I have been having intermittent issues on some servers running Archlinux / php-fpm 5.3.9 in FastCGI on Cherokee 1.2.101. I am using a caching plugin that builds and serves static cache files using logic like:
$cache_file = md5($host . $uri) . '.cache';
if( file_exists($cache_file) ) {
$cache_file_contents = file_get_contents($cache_file)
exit( $cache_file_contents );
}
// else build/save the $cache_file
A few processes will end up in the slow log of php-fpm hanging on that exit()
call. At that time the load spikes, 100% CPU usage goes (almost) entirely to the webserver and PHP pages start returning 500 - Internal Server errors. Sometimes the server recovers on it's own, others I need to restart php-fpm and cherokee.
I have the FastCGI settings for PHP-FPM configured to do a
Even though this is a VPS I would tentatively rule out IO wait on the filesystem as the cache file should already be loaded. I have not been able to catch it in the act to test with vmstat
I have pm.max_requests
set to 500 but wonder if the exit()
call is interfering with the cycling of processes.

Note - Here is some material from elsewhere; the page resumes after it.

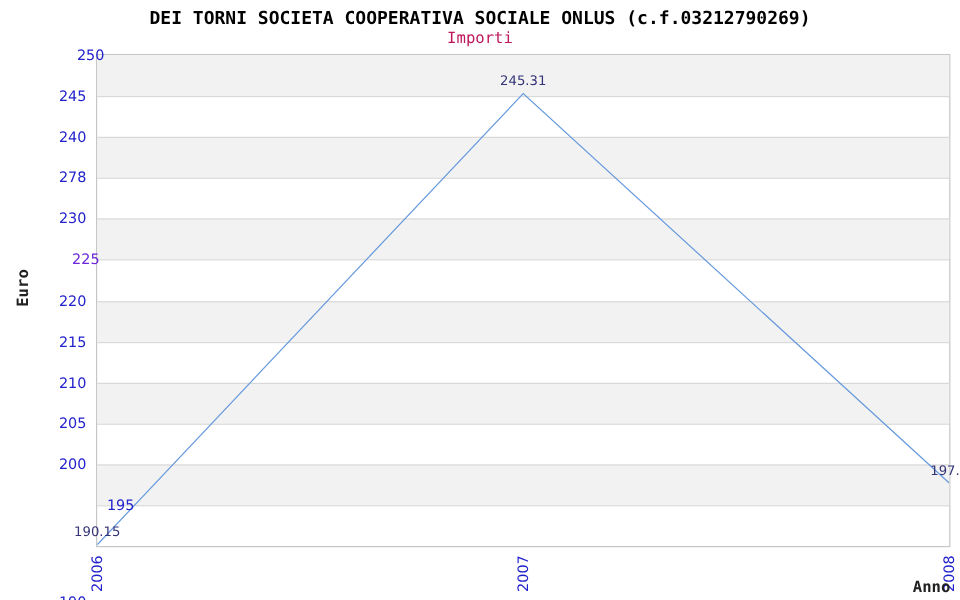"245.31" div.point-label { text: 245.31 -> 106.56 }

The php-fpm log shows a lot of WARNING: [pool www] seems busy (you may need to increase pm.start_servers, or pm.min/max_spare_servers)
. This seems to be a normal part of php-fpm regulating the number of child processes in the pool though
Any tips on troubleshooting would be appreciated. Here are 3 things I found that raised some red flags:
http://www.php.net/manual/en/function.exit.php#96930
https://serverfault.com/questions/84962/php-via-fastcgi-terminated-by-calling-exit#85008
I ended up using the Pythonic Exception wrapping method cited in the comments at http://www.php.net/manual/en/function.exit.php
In the main index.php
class SystemExit extends Exception {}
try{
/* Resume loading web-app */
}
catch (SystemExit $e) {}
In the Cache Logic from the Question, replacing exit( $cache_file_contents );
while (@ob_end_flush());
flush();
echo $cache_file_contents;
throw new SystemExit();
This has alleviated the php-fpm slow logs that show hangs on that exit()
. I'm not entirely convinced that it solved the underlying problem but it has cleaned up the log files.